Saturday, October 1, 2011

turkish hummus



This is much like the familiar Middle Eastern chickpea purée, but instead of tahini, the chickpeas are blended with yogurt. It’s lighter than the version made with tahini, and it’s nice either warm or at room temperature. Skinning the chickpeas makes a more delicate, smoother purée, and it doesn’t take as long as you’d think, but I leave the step as an optional one.

6 ounces (1 cup) dried chickpeas, rinsed, picked over and soaked for 4 to 6 hours, or overnight

Salt to taste

2 garlic cloves, green shoots removed

1/2 teaspoon ground cumin

3 tablespoons freshly squeezed lemon juice

3 to 4 tablespoons extra virgin olive oil, to taste

1/4 cup thick Greek-style or drained yogurt

For garnish (optional):

Fresh pomegranate seeds

Ground cumin

Black olives

1. Drain the soaked chickpeas and place in a pot with 1 quart of water.
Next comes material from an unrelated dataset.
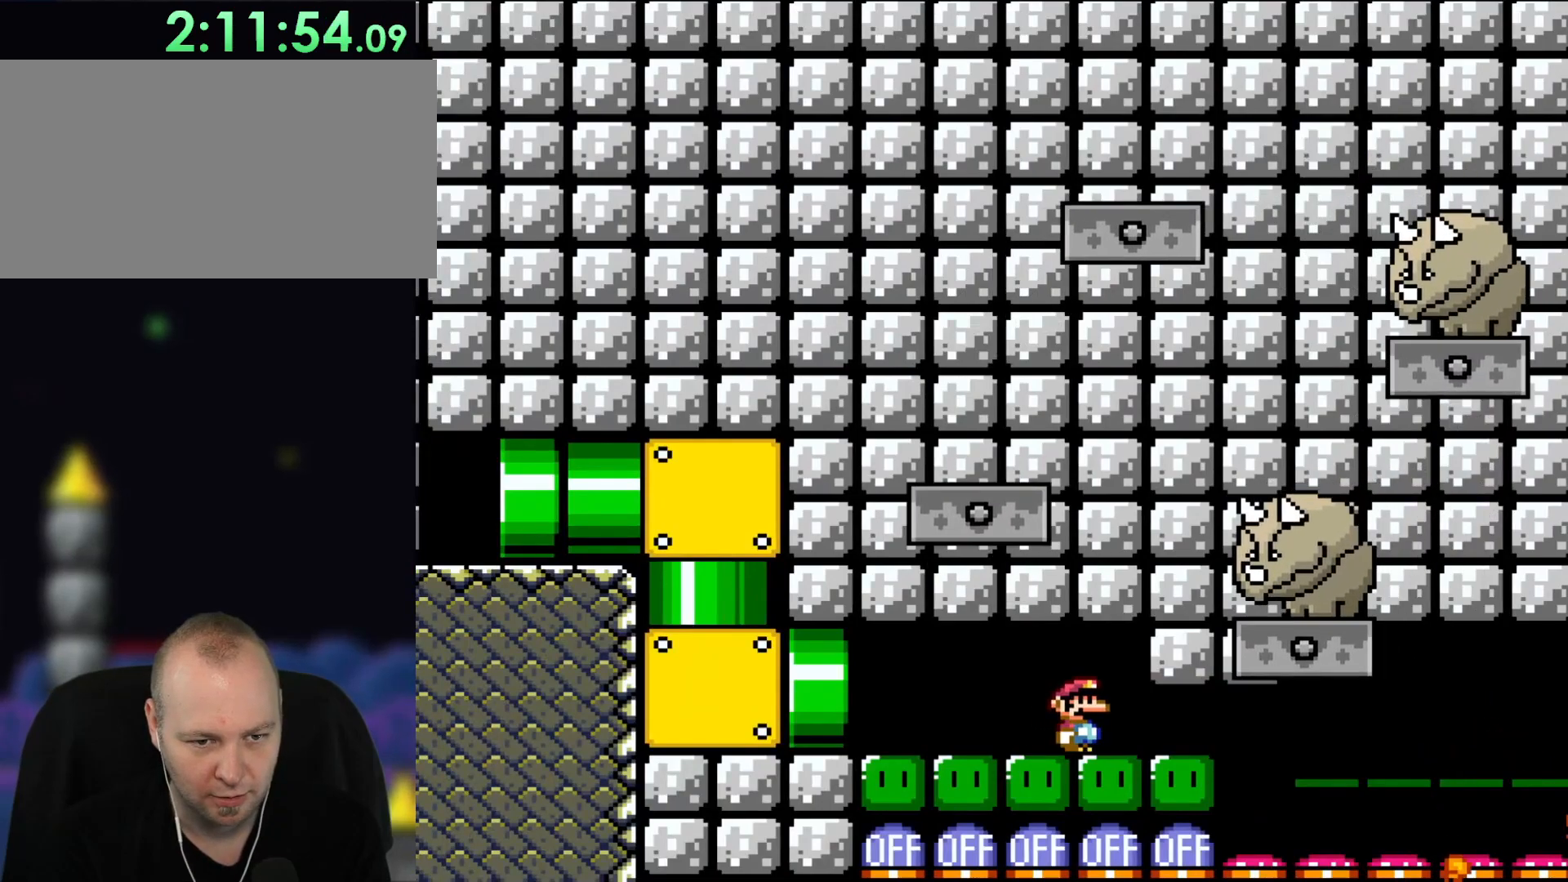
{"buttons": ["B", "Y"], "events": []}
Bring to a boil, reduce the heat and simmer 1 hour. Add salt to taste and continue to simmer for another hour, or until chickpeas are thoroughly tender. Remove from the heat. Drain but retain about 1/2 cup of the cooking liquid. You should have 2 cups cooked chickpeas.

Optional step: Run some cold water over the chickpeas, then take them up by the handful and pick off the loose skins. Discard the skins.

2. Turn on a food processor fitted with the steel blade and drop in the garlic. When the garlic is chopped and adhering to the sides of the bowl, stop the food processor and scrape down the sides of the bowl. Add the chickpeas, salt and cumin, and turn on the machine for about 30 seconds. Stop the machine, scrape down the sides, and start the machine again. With the machine running, add the lemon juice, olive oil and yogurt, and blend until smooth. Taste and adjust salt. Thin out as desired with cooking broth from the chickpeas, or with more yogurt. Transfer to a wide bowl, and garnish if desired. Serve with warm pita bread.

Note: If you choose to use canned chickpeas, drain and rinse before proceeding with Step 2. You will need 2 cups.

Yield: 2 cups, serving 8 to 12

Advance preparation: Cooked chickpeas will keep for three or four days in the refrigerator. The hummus will keep for a couple of days but will become more pungent.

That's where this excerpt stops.